• WHAT NEEDS TO BE DONE: Pull out every line in the rows below that contains the string "isStart".

• DATA PROVIDED:
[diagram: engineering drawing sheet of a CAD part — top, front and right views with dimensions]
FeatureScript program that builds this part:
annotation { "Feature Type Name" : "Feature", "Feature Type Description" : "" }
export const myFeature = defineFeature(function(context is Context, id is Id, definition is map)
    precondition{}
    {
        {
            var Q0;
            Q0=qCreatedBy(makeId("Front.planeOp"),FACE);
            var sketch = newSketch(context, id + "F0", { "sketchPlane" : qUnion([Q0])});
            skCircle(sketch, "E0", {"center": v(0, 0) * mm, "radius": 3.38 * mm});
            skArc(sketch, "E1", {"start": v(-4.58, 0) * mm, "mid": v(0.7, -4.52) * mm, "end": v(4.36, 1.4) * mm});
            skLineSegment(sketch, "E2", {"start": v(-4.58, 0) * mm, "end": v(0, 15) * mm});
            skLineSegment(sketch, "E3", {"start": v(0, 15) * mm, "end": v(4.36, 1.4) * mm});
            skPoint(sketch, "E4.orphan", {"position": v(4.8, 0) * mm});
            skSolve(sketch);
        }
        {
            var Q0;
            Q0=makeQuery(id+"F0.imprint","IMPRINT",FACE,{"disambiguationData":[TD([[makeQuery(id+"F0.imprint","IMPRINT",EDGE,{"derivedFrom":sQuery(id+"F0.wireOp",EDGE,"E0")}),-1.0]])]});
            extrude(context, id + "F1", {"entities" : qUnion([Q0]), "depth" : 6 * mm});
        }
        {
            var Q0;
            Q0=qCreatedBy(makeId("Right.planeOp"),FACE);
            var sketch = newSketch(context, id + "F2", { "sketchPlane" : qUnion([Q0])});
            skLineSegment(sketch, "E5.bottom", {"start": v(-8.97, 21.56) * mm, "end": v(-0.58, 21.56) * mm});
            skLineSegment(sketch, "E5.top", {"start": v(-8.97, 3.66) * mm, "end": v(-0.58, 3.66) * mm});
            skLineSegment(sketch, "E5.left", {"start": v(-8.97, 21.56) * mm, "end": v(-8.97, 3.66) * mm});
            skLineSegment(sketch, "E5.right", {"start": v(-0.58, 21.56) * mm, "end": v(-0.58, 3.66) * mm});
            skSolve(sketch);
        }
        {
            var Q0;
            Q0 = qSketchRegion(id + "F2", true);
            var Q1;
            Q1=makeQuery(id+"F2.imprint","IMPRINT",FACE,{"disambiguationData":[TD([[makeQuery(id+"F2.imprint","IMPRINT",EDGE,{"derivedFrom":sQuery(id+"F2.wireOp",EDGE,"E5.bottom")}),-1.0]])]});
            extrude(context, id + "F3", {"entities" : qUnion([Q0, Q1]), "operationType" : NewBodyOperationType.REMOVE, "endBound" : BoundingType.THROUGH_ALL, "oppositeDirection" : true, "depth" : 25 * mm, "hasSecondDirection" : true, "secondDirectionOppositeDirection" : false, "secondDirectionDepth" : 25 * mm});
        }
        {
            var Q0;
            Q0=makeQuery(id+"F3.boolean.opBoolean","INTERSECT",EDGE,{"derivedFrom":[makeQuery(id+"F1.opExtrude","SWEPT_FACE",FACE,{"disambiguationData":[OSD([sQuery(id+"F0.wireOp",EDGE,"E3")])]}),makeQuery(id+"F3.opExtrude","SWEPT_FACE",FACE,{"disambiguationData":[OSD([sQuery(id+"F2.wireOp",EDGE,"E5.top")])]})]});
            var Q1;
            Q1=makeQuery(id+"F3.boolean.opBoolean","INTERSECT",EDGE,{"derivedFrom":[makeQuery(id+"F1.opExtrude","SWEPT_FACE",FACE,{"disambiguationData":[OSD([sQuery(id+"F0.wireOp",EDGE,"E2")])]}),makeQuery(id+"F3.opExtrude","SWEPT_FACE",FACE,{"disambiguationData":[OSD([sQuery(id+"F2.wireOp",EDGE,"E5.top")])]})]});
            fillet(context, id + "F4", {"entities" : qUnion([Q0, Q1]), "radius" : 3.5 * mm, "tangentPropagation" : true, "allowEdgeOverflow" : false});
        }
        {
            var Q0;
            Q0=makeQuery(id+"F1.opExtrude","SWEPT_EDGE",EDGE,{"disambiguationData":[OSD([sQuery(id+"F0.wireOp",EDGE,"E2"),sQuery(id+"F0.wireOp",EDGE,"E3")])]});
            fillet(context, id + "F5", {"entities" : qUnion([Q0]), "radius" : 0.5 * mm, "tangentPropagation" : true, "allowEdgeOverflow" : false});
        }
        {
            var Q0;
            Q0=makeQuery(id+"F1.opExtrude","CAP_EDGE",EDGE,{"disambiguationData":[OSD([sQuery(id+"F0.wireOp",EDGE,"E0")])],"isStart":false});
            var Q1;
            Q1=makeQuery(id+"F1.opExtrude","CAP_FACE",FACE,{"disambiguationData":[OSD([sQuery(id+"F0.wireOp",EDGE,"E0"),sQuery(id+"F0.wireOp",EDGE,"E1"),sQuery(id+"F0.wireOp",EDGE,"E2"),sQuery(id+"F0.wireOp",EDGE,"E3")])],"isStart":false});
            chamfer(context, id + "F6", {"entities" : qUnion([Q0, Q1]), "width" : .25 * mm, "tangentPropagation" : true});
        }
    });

• RESULT FOR THIS TASK:
            Q0=makeQuery(id+"F1.opExtrude","CAP_EDGE",EDGE,{"disambiguationData":[OSD([sQuery(id+"F0.wireOp",EDGE,"E0")])],"isStart":false});
            Q1=makeQuery(id+"F1.opExtrude","CAP_FACE",FACE,{"disambiguationData":[OSD([sQuery(id+"F0.wireOp",EDGE,"E0"),sQuery(id+"F0.wireOp",EDGE,"E1"),sQuery(id+"F0.wireOp",EDGE,"E2"),sQuery(id+"F0.wireOp",EDGE,"E3")])],"isStart":false});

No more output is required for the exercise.